_TASK DETAILS:_ Leaving the images aside, transcribe all the data below exactly.

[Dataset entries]
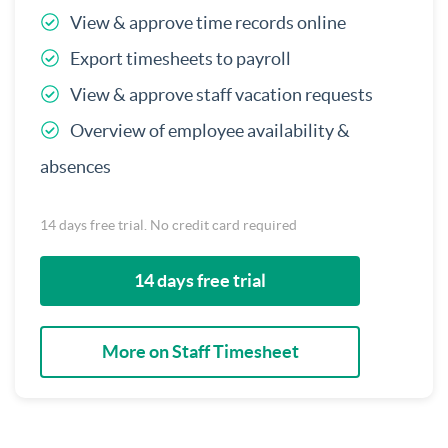
View & approve time records online
Export timesheets to payroll
View & approve staff vacation requests
Overview of employee availability &
absences
14 days free trial. No credit card required
14 days free trial
More on Staff Timesheet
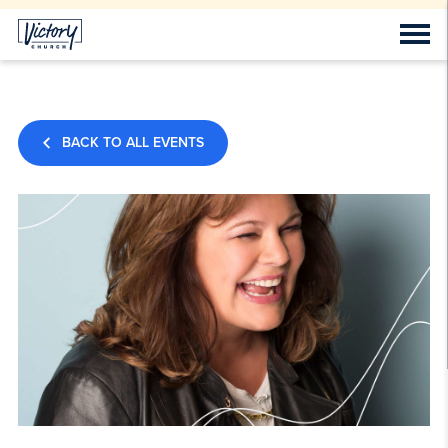
BACK TO ALL EVENTS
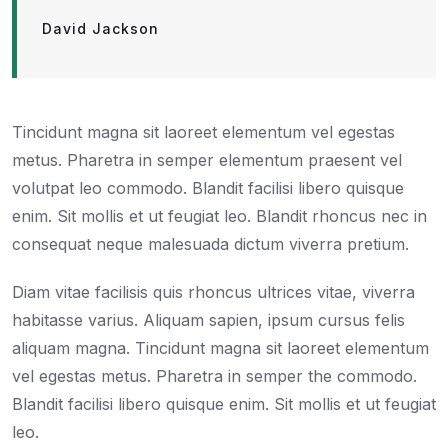
David Jackson
Tincidunt magna sit laoreet elementum vel egestas
metus. Pharetra in semper elementum praesent vel
volutpat leo commodo. Blandit facilisi libero quisque
enim. Sit mollis et ut feugiat leo. Blandit rhoncus nec in
consequat neque malesuada dictum viverra pretium.
Diam vitae facilisis quis rhoncus ultrices vitae, viverra
habitasse varius. Aliquam sapien, ipsum cursus felis
aliquam magna. Tincidunt magna sit laoreet elementum
vel egestas metus. Pharetra in semper the commodo.
Blandit facilisi libero quisque enim. Sit mollis et ut feugiat
leo.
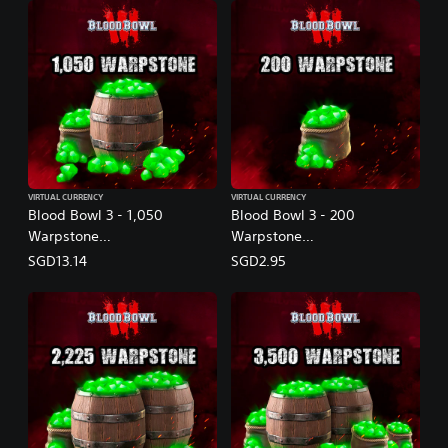
VIRTUAL CURRENCY
VIRTUAL CURRENCY
Blood Bowl 3 - 1,050
Blood Bowl 3 - 200
Warpstone
Warpstone
(English/Chinese/Korean/Ja
(English/Chinese/Korean/Ja
SGD13.14
SGD2.95
panese Ver.)
panese Ver.)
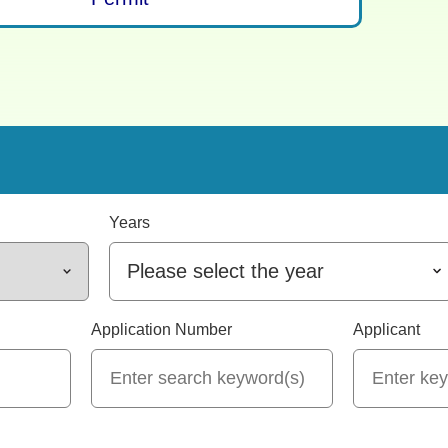
Years
Please select the year
Application Number
Applicant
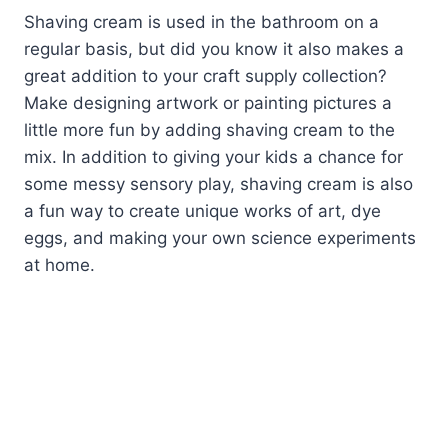
Shaving cream is used in the bathroom on a
regular basis, but did you know it also makes a
great addition to your craft supply collection?
Make designing artwork or painting pictures a
little more fun by adding shaving cream to the
mix. In addition to giving your kids a chance for
some messy sensory play, shaving cream is also
a fun way to create unique works of art, dye
eggs, and making your own science experiments
at home.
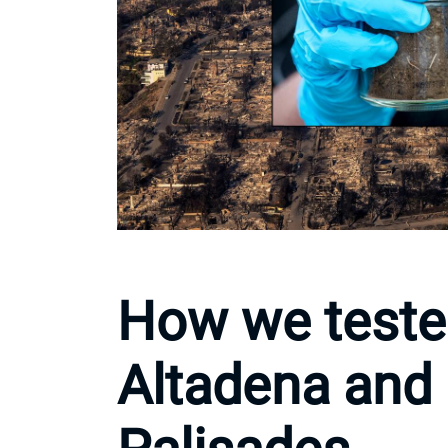
How we tested
Altadena and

_TASK RESPONSE:_
View & approve time records online
Export timesheets to payroll
View & approve staff vacation requests
Overview of employee availability &
absences
14 days free trial. No credit card required
14 days free trial
More on Staff Timesheet
BACK TO ALL EVENTS
David Jackson
Tincidunt magna sit laoreet elementum vel egestas
metus. Pharetra in semper elementum praesent vel
volutpat leo commodo. Blandit facilisi libero quisque
enim. Sit mollis et ut feugiat leo. Blandit rhoncus nec in
consequat neque malesuada dictum viverra pretium.
Diam vitae facilisis quis rhoncus ultrices vitae, viverra
habitasse varius. Aliquam sapien, ipsum cursus felis
aliquam magna. Tincidunt magna sit laoreet elementum
vel egestas metus. Pharetra in semper the commodo.
Blandit facilisi libero quisque enim. Sit mollis et ut feugiat
leo.
VIRTUAL CURRENCY
VIRTUAL CURRENCY
Blood Bowl 3 - 1,050
Blood Bowl 3 - 200
Warpstone
Warpstone
(English/Chinese/Korean/Ja
(English/Chinese/Korean/Ja
SGD13.14
SGD2.95
panese Ver.)
panese Ver.)
Years
Please select the year
Application Number
Applicant
Shaving cream is used in the bathroom on a
regular basis, but did you know it also makes a
great addition to your craft supply collection?
Make designing artwork or painting pictures a
little more fun by adding shaving cream to the
mix. In addition to giving your kids a chance for
some messy sensory play, shaving cream is also
a fun way to create unique works of art, dye
eggs, and making your own science experiments
at home.
How we tested
Altadena and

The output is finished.